Segment Start: Source data
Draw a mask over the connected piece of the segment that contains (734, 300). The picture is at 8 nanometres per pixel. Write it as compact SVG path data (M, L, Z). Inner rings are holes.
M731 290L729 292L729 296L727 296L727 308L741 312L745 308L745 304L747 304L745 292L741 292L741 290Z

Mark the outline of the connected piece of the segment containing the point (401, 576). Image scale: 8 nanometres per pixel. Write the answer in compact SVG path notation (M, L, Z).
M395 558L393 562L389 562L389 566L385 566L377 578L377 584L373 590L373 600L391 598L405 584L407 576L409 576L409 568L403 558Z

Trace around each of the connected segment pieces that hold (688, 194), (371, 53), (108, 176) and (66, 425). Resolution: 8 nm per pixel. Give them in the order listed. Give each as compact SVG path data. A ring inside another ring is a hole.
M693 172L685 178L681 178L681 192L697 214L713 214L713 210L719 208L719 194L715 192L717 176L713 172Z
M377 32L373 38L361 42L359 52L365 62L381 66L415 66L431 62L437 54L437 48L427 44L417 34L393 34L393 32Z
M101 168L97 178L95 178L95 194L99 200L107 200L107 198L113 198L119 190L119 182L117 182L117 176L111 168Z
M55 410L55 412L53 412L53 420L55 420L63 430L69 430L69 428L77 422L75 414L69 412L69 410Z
Segment End: Source data
### [Try it]
Without altering a single word, reproduce the entries above.

### [Answer box]
Draw a mask over the connected piece of the segment that contains (734, 300). The picture is at 8 nanometres per pixel. Write it as compact SVG path data (M, L, Z). Inner rings are holes.
M731 290L729 292L729 296L727 296L727 308L741 312L745 308L745 304L747 304L745 292L741 292L741 290Z

Mark the outline of the connected piece of the segment containing the point (401, 576). Image scale: 8 nanometres per pixel. Write the answer in compact SVG path notation (M, L, Z).
M395 558L393 562L389 562L389 566L385 566L377 578L377 584L373 590L373 600L391 598L405 584L407 576L409 576L409 568L403 558Z

Trace around each of the connected segment pieces that hold (688, 194), (371, 53), (108, 176) and (66, 425). Resolution: 8 nm per pixel. Give them in the order listed. Give each as compact SVG path data. A ring inside another ring is a hole.
M693 172L685 178L681 178L681 192L697 214L713 214L713 210L719 208L719 194L715 192L717 176L713 172Z
M377 32L373 38L361 42L359 52L365 62L381 66L415 66L431 62L437 54L437 48L427 44L417 34L393 34L393 32Z
M101 168L97 178L95 178L95 194L99 200L107 200L107 198L113 198L119 190L119 182L117 182L117 176L111 168Z
M55 410L55 412L53 412L53 420L55 420L63 430L69 430L69 428L77 422L75 414L69 412L69 410Z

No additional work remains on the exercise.